Dichtung und Wahrheit aus Kabul

NORWEGEN Die Bestsellerautorin und Journalistin Åsne Seierstad muss wegen ihres Buches „Buchhändler aus Kabul“ Schadenersatz zahlen. Ein weibliches Familienmitglied fühlt sich zutiefst in seiner Ehre gekränkt

So wird behauptet, Suraya hätte den Buchhändler nur wegen des Geldes geheiratet

VON REINHARD WOLFF

STOCKHOLM taz | Mit dem „Buchhändler aus Kabul“ landete Åsne Seierstad einen weltweiten Bestseller. Die norwegische Journalistin gewann mit diesem 2002 erschienenen Reportagebuch, in dem sie einen mehrmonatigen Afghanistan-Aufenthalt bei der Familie des Kabuler Buchhändlers Shah Mohammad Rais in der Zeit nach dem Sturz des Talibanregimes schilderte, viele Auszeichnungen.

In der vergangenen Woche verurteilte ein Gericht in Oslo Seierstad und ihren norwegischen Verlag zur Zahlung von Schadenersatz in Höhe von umgerechnet jeweils 16.000 Euro an Suraya Rais, eine von mehreren Frauen des Buchhändlers. Begründung: deren Ehre sei gekränkt worden. Der 40-jährigen ehemaligen Russland- und China-Korrespondentin, die Bücher über Serbien, den Irak und Tschetschenien veröffentlichte, wirft das Gericht vor, es mit der Wahrheit nicht so genau genommen zu haben. Denn Seierstad soll während ihres fünfmonatigen Aufenthalt in der Buchhändlerfamilie der 18-jährigen Suraya Rais – im Buch nur unzureichend anonymisiert – Gedanken, Gefühle und Ansichten untergeschoben haben, bezüglich derer die Verfasserin und ihr Verlag „nicht in gutem Glauben gehandelt hatten, dass diese richtig und korrekt waren“, meint das Gericht.

So wird in dem Buch behauptet, Suraya hätte den Buchhändler nur wegen des Geldes geheiratet und um ihr Leben gefürchtet, sollte sie ihm keinen Sohn gebären. Einen Wahrheitsbeweis für solche und andere Behauptungen könne Seierstad nicht erbringen, heißt es im Urteil. Das wäre aber erforderlich, da die Journalistin im Vorwort zu ihrem Buch dieses ausdrücklich nicht als Roman, sondern als Tatsachenbericht bezeichnet habe.

Seierstad sei für die Wahl des literarischen Genres ihres Buchs bestraft worden, kommentiert Per Edgar Kokkvold, Generalsekretär des norwegischen Presseverbands. Die Verfasserin selbst zeigte sich gegenüber der Tageszeitung Dagbladet „überrascht“ von dem Urteil. Sie habe dem Gericht gegenüber klarzumachen versucht, dass das Buch „auf Erzählungen gründet“. So weit ihr das möglich war, habe sie alle Angaben verifiziert und für alle Teile des Buchs ausreichende Belege geliefert. Ob sie in Berufung gehen werde, müsse sie erst noch mit ihrem Anwalt klären.

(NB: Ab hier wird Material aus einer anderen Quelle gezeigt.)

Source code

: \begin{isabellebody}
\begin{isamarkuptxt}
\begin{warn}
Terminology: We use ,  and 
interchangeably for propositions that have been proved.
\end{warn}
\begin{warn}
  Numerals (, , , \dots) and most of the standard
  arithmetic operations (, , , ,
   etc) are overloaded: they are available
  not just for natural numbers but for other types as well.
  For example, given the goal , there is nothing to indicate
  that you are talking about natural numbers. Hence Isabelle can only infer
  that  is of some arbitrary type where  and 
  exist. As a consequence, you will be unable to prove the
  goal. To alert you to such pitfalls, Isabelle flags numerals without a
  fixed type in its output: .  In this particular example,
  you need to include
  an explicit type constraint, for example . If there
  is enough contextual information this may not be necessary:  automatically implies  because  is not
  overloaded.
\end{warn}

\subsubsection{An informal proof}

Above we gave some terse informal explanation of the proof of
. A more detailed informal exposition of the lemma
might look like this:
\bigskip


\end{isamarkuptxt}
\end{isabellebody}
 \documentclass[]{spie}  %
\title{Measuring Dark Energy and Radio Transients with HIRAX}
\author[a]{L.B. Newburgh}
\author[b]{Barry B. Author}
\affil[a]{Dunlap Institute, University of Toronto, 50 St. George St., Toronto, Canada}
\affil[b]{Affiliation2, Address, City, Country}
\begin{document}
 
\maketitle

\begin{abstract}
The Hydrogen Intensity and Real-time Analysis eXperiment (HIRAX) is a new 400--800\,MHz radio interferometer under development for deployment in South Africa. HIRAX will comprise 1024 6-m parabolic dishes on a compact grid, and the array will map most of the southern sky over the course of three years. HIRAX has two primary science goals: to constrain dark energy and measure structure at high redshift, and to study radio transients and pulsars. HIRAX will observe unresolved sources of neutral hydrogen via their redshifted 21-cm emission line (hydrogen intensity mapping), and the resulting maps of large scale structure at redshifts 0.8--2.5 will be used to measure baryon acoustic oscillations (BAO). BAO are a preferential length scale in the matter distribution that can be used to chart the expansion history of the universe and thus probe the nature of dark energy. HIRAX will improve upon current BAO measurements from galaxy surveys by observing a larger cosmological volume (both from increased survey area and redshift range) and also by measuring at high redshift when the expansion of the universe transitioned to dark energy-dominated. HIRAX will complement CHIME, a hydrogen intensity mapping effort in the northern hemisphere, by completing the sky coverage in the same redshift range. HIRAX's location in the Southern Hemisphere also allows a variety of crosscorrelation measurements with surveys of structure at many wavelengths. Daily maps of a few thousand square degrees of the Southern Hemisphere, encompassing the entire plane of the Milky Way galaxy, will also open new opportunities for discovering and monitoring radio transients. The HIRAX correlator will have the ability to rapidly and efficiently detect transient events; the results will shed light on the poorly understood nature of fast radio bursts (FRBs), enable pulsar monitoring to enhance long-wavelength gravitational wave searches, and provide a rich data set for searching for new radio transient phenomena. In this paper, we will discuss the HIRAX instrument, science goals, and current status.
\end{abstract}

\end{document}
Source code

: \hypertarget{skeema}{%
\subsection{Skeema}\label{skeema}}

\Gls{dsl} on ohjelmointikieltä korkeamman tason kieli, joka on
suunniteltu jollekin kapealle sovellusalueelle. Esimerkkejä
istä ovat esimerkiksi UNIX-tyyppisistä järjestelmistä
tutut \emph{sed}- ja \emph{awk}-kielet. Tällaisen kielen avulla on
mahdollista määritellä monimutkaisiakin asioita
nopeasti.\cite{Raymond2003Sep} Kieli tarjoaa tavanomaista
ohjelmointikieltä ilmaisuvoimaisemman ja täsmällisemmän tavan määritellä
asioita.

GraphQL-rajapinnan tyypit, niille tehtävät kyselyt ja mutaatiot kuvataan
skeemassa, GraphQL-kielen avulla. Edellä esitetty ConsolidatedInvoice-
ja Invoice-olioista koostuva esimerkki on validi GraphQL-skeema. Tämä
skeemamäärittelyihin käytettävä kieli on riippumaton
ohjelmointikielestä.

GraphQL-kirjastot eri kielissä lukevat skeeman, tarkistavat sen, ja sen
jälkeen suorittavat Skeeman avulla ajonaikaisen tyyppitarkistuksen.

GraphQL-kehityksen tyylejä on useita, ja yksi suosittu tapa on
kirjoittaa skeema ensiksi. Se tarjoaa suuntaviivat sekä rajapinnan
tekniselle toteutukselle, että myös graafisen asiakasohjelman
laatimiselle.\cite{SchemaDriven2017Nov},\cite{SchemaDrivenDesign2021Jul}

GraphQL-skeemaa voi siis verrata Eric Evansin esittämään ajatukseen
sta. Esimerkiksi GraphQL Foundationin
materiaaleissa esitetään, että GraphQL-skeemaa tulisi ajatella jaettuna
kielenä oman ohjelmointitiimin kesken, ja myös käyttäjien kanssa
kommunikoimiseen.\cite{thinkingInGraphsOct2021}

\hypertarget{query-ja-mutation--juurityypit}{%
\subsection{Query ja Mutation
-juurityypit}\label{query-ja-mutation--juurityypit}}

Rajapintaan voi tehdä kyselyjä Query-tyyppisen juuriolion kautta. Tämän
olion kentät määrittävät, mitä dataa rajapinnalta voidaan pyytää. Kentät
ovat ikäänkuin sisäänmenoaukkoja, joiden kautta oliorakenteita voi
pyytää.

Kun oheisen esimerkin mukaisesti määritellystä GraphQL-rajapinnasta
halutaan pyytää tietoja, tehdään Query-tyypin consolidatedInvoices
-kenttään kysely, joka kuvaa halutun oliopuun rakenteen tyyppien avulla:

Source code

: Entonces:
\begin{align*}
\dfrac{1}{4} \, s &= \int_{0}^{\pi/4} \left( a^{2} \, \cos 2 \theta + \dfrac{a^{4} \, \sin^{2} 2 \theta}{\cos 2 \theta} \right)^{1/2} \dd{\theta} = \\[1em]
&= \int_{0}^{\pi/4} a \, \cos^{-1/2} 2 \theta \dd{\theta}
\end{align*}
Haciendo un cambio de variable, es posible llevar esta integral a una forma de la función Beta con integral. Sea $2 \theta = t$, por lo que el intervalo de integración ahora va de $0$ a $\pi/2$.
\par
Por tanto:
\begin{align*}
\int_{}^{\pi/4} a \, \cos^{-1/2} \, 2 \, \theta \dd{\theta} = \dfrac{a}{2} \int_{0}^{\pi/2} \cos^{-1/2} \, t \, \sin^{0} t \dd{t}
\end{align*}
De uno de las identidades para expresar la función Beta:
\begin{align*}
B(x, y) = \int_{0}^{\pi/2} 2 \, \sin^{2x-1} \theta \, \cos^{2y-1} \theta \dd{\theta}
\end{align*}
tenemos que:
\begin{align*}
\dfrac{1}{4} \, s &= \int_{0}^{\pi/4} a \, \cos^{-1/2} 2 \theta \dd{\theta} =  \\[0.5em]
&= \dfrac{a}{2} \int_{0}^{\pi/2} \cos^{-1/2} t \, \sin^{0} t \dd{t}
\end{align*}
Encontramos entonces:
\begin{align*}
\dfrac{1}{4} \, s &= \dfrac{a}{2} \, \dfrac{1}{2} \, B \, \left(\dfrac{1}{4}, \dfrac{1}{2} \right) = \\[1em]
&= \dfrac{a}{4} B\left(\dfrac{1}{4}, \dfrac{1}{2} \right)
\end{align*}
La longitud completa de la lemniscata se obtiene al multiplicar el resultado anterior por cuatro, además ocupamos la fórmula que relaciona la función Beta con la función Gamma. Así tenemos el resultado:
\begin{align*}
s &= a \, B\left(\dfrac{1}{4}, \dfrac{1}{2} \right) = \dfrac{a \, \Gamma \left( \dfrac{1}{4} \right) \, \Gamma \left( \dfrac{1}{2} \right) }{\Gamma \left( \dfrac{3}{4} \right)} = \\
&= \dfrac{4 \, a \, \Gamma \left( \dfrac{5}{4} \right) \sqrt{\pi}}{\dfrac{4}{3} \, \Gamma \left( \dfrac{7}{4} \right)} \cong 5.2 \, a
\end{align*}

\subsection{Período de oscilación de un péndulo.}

Der Rechtsanwalt von Suraya Rais warf Seierstad vor, sie habe „gedichtet, um mit dem Privatleben anderer Menschen Geld zu verdienen“. Er kündigte an, dass diesem ersten Prozess ähnliche Verfahren sechs weiterer Familienmitglieder folgen würden, die sich ebenfalls in ihrer Ehre gekränkt sähen. Seierstads intime Beschreibung des Lebens in der in Kabul bekannten Familie hatte mehrere Monate nach dem Erscheinen des Buches zu Protesten des Buchhändlers geführt. Shah Mohammed Rais warf der Journalistin vor, die Gastfreundschaft missbraucht, seine Familie, die afghanische Kultur und den Islam verleumdet zu haben.

Åsne Seierstad hatte in späteren Übersetzungen der norwegischsprachigen Originalausgabe – das Buch wurde in über 40 Sprachen übersetzt und millionenfach verkauft – einige Passagen gestrichen. 2006 veröffentlichte Buchhändler Rais ein eigenes Buch, in dem er seine Sicht der Dinge schildert.

Nach mehreren Klageandrohungen und etlichen gescheiterten Versuchen einer gütlichen Einigung ist derzeit in Norwegen ein gerichtliches Verfahren anhängig, bei dem es zuletzt um die Frage ging, welches Recht für eine Schadenersatzforderung der Angehörigen der in Afghanistan wohnhaften Buchhändlerfamilie zur Anwendung kommen solle. Bei Suraya Rais war dies klar, da sie 2006 in Norwegen Asyl gesucht hatte. Die Begründung lautete: Das Buch habe es ihr unmöglich gemacht, weiter in Kabul leben zu können.